The idea behind the Oslo accords was that they would subject the Palestinians to a test period, which would last for up to five years. During the interim phase, the Palestinian Authority would get only limited control over administration of some occupied territories. This phase was supposed to prove whether Palestinians could run an economy and control anti-peace radicals.
And, if the Palestinians did well, that would help Mr. Rabin and the Labor Party win the 1996 elections, giving them a popular mandate to take up the much tougher issues of final peace.
Unfortunately, the "interim phase" hasn't worked as intended. This middle period seems to have inspired anti-peace zealots -- including the Islamic terror bombers of the Hamas movement and radical Jewish settlers -- to try to kill the peace before it succeeds.
This phase has gone awry for several reasons. Mr. Arafat's inept administrative style has squandered chances to make the best use of international donor money in ways that would show his own public the concrete benefits of peace.
But, uncertainty about the political future of the West Bank and Gaza has discouraged international donors whose funds are needed to create jobs for masses of unemployed West Bankers and Gazans. And attacks by Hamas bombers have forced Israel to close the borders with Gaza and the West Bank -- which has deprived tens of thousands of Palestinians of their main source of income -- jobs in Israel.
Moreover, Palestinian polls show that many Palestinians have started to believe that, as talks drag on, the "interim phase" may become permanent and that they will never get any form of independence.
Thus the "interim phase" of peace, rather than bolstering Palestinian hopes and standard of living, has unintentionally made them worse.
At the same time, the "interim phase" has embittered many Israelis. Polls have consistently shown Israelis are willing to give up most of the West Bank and Gaza if it would guarantee their security. Even bus bombs -- up until now -- haven't changed this opinion. Escalating civil disobedience by Jewish West Bank settlers who oppose any further Israeli military pullbacks from the area have drawn few supporters, beyond settler families and ultra-religious backers of a Greater Israel.
But the continuation of Hamas terror attacks is making even liberal Israelis question whether Mr. Arafat or the Palestinians can deliver a real peace.
The solution doesn't lie simply with a military crackdown on Hamas, although this is necessary.
In recent months, informed Israeli sources say cooperation between Palestinian and Israeli intelligence organizations has increased. Palestinians, who already have imprisoned most Hamas political leaders, have started to root out members of the Hamas military underground, including possible suicide bombers.
But neither Israeli nor Palestinian officials believe the Hamas movement can be thwarted simply by military means.

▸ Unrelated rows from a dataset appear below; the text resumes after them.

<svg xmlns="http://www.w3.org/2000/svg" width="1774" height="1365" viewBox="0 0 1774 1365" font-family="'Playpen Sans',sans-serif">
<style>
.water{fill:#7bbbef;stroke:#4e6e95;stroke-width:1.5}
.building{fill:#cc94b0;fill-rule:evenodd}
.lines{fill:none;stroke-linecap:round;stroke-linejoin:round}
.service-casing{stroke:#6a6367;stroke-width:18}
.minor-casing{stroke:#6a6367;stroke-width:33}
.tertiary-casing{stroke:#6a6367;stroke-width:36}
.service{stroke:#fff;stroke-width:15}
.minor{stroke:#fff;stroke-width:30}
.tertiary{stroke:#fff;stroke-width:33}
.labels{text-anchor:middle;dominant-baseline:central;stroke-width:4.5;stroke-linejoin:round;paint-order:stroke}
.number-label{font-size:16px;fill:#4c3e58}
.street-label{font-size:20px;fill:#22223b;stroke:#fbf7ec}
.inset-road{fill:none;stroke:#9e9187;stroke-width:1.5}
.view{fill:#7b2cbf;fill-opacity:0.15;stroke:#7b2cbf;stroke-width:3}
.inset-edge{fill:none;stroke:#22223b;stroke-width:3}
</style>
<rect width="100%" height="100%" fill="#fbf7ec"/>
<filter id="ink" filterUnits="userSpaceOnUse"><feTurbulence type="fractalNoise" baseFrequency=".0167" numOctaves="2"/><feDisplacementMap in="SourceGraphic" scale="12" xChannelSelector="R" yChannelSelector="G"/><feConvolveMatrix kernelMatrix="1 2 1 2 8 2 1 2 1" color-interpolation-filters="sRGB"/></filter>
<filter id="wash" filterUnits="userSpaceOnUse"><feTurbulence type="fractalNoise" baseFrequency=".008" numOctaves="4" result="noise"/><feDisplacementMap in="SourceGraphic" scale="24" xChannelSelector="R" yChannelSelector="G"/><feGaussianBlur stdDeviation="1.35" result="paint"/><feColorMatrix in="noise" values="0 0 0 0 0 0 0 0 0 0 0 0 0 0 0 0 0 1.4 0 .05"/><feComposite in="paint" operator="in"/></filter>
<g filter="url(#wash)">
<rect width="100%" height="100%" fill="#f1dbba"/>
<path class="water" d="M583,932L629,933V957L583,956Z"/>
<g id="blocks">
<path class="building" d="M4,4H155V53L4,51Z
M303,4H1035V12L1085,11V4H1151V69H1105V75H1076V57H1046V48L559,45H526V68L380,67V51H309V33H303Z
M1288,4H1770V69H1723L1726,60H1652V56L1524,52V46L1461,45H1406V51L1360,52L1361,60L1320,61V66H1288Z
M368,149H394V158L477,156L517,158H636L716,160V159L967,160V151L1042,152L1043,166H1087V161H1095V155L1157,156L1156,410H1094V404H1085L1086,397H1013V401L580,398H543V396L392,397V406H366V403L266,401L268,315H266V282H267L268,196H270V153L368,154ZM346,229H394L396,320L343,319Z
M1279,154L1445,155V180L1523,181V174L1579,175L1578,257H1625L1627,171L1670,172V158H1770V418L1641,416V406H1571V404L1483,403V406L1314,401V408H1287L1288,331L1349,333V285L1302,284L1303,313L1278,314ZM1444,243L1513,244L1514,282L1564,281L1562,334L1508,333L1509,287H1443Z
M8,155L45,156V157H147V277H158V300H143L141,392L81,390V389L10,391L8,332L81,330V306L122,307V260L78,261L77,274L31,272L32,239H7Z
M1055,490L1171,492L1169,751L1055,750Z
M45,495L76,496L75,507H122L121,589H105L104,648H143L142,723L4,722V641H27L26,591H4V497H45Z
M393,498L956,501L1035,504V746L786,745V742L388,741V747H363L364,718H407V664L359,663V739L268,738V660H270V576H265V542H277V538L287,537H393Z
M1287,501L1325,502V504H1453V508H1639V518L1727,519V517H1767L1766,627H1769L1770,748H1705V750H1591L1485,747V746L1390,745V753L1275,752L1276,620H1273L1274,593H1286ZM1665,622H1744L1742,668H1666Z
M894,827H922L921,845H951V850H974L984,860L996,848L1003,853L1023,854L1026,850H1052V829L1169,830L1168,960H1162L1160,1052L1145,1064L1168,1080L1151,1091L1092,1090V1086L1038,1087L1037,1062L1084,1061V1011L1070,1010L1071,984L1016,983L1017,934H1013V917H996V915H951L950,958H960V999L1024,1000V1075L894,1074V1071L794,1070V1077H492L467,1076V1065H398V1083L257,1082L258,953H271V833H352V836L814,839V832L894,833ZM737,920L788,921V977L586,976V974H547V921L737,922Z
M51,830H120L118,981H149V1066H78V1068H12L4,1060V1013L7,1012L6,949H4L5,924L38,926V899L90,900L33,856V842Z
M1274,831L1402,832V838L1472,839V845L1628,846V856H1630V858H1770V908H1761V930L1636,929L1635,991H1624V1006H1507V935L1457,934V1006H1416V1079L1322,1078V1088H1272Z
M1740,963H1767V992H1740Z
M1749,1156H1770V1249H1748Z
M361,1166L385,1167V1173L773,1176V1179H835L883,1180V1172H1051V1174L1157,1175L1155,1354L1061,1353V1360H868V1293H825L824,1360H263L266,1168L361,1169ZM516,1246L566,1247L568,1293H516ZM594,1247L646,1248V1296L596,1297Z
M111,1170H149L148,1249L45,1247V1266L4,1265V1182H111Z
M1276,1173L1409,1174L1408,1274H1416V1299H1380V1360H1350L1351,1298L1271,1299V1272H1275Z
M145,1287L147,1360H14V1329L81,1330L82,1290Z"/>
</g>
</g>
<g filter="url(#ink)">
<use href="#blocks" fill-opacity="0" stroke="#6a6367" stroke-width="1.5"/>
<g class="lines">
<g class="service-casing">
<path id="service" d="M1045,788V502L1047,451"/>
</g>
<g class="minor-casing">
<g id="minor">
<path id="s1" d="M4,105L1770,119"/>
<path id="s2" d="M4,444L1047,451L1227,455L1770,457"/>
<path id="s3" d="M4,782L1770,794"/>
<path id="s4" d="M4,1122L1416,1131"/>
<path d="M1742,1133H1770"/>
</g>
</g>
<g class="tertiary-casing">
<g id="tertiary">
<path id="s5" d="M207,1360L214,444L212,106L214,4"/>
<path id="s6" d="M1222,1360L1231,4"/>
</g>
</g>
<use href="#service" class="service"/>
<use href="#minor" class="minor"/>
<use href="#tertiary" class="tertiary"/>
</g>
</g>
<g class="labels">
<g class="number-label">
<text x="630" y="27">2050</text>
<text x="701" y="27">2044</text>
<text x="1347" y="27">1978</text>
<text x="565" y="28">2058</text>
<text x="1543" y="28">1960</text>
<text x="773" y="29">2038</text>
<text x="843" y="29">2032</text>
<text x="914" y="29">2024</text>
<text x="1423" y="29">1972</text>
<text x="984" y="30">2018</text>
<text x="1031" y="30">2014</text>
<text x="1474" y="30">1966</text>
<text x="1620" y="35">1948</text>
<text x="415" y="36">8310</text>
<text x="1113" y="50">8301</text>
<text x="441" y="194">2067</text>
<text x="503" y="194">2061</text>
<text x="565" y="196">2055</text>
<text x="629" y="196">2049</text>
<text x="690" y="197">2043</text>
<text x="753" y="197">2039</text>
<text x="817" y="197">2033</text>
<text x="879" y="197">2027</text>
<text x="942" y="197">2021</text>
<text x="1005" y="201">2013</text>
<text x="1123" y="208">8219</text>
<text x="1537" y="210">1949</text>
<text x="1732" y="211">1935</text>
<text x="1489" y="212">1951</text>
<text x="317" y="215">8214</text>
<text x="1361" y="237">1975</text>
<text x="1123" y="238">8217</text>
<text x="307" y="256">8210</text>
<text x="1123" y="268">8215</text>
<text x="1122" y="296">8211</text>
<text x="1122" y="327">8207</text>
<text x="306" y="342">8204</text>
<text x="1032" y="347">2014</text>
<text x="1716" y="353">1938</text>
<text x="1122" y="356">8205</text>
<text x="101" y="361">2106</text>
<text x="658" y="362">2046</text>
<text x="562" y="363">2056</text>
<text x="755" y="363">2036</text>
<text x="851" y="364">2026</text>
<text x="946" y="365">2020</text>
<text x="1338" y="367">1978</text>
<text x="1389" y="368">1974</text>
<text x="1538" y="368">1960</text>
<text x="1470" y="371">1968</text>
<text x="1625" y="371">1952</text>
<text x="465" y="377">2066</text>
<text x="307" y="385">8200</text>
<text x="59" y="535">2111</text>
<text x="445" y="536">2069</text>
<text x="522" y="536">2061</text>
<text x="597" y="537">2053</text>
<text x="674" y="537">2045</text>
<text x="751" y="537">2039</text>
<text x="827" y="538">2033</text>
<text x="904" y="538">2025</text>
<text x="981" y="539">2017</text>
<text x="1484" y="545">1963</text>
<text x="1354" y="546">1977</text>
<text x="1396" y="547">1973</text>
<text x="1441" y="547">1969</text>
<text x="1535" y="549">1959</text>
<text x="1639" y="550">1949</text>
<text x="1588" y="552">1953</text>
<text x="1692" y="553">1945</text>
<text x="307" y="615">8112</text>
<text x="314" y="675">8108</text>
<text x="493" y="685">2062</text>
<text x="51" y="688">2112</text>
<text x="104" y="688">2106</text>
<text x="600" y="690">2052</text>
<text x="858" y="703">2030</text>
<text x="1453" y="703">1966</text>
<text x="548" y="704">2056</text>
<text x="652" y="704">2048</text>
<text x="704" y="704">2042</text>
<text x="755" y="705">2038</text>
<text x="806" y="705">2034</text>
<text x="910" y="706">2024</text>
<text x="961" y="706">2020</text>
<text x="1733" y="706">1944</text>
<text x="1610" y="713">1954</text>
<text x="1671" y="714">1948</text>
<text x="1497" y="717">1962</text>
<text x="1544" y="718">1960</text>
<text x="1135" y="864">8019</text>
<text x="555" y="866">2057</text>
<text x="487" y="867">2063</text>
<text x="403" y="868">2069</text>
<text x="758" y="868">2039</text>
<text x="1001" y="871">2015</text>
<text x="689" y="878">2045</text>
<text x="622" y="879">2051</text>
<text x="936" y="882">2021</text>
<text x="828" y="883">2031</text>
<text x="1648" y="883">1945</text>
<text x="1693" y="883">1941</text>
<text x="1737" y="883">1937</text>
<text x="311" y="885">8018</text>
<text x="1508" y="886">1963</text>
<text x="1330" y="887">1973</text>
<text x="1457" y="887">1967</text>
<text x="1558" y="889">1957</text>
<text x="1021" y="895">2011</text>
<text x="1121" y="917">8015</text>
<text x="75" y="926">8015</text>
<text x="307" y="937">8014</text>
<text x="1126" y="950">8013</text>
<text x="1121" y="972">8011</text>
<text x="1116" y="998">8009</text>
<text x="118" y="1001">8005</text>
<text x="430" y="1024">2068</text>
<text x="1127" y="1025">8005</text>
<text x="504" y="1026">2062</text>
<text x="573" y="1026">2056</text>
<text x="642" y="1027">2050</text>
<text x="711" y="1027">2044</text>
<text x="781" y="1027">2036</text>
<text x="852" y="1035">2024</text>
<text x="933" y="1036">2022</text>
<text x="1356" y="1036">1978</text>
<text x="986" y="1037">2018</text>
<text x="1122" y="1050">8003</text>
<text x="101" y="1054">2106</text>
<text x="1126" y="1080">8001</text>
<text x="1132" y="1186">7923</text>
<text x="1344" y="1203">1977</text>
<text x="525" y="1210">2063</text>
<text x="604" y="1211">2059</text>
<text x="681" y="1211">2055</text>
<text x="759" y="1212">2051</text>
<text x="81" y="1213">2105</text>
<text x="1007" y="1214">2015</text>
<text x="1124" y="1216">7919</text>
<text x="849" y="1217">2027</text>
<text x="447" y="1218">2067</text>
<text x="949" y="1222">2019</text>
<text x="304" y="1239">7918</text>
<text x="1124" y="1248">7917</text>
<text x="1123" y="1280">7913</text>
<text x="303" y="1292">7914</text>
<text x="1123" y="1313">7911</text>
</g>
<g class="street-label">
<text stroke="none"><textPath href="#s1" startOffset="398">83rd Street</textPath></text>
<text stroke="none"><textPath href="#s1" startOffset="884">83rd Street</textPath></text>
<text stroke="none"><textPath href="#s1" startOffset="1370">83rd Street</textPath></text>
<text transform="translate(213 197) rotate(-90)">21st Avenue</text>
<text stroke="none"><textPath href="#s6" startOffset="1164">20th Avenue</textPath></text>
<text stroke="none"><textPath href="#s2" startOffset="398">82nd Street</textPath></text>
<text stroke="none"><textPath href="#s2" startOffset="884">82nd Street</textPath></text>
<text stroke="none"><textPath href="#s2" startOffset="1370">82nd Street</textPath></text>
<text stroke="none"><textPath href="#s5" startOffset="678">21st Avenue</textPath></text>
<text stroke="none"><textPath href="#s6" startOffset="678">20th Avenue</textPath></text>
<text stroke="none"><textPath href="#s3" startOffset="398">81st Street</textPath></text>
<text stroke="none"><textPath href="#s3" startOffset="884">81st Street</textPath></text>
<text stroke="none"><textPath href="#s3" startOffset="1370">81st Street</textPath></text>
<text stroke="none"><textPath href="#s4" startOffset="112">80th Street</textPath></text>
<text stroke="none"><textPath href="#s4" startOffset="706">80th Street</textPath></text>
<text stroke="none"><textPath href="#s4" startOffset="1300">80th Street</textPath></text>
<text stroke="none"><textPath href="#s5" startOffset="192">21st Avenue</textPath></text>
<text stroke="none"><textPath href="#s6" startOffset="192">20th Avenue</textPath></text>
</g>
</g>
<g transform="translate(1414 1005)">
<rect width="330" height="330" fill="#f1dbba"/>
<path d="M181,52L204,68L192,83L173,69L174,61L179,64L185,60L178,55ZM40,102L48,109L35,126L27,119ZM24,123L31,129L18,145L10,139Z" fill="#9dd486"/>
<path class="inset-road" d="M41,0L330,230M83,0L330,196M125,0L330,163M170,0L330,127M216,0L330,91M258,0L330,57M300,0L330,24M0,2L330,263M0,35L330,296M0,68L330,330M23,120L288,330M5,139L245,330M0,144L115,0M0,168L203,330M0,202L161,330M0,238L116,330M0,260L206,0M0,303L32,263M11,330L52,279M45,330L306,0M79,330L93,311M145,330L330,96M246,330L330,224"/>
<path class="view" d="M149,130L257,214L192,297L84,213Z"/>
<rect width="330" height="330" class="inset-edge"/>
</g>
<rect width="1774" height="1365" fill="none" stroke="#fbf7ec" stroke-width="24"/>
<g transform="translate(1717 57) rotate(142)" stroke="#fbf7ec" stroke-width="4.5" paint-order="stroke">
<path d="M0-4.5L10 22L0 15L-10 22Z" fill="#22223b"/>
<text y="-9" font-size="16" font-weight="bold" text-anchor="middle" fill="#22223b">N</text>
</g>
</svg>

In the densely populated refugee camps and slums of Gaza, where the major Hamas military operatives are hiding, the key to undercutting them is political as well as military.
If Gazans (and West Bankers) believe that Hamas terrorists are sabotaging their chances at a better life, they will oppose the terrorism. If Gazans lose their faith that peace will be delivered, they may passively, or actively, help Hamas operatives.
And if the Palestinian peace process is halted entirely, as sought by Mr. Rabin's political opponents, Hamas attacks would certainly continue.
But were Palestinians to have a clearer idea of their future, that would give them good reason to marginalize Hamas. Were Israel willing to clarify up front that it was offering the Palestinians a state, conditional on Palestinian performance during a test phase, this would give Palestinian leaders full incentive to squelch Islamic radicals. And Israel could make implementation of final-status agreements dependent on Palestinian performance on security issues.
Prime Minister Rabin has rejected this tack, seeking to postpone the most difficult decisions on Palestinian issues until after he gets re-elected. This strategy may have made sense when the Oslo accords were drafted. But now it puts the peace and his own political future at risk.
Trudy Rubin is a columnist for the Philadelphia Inquirer.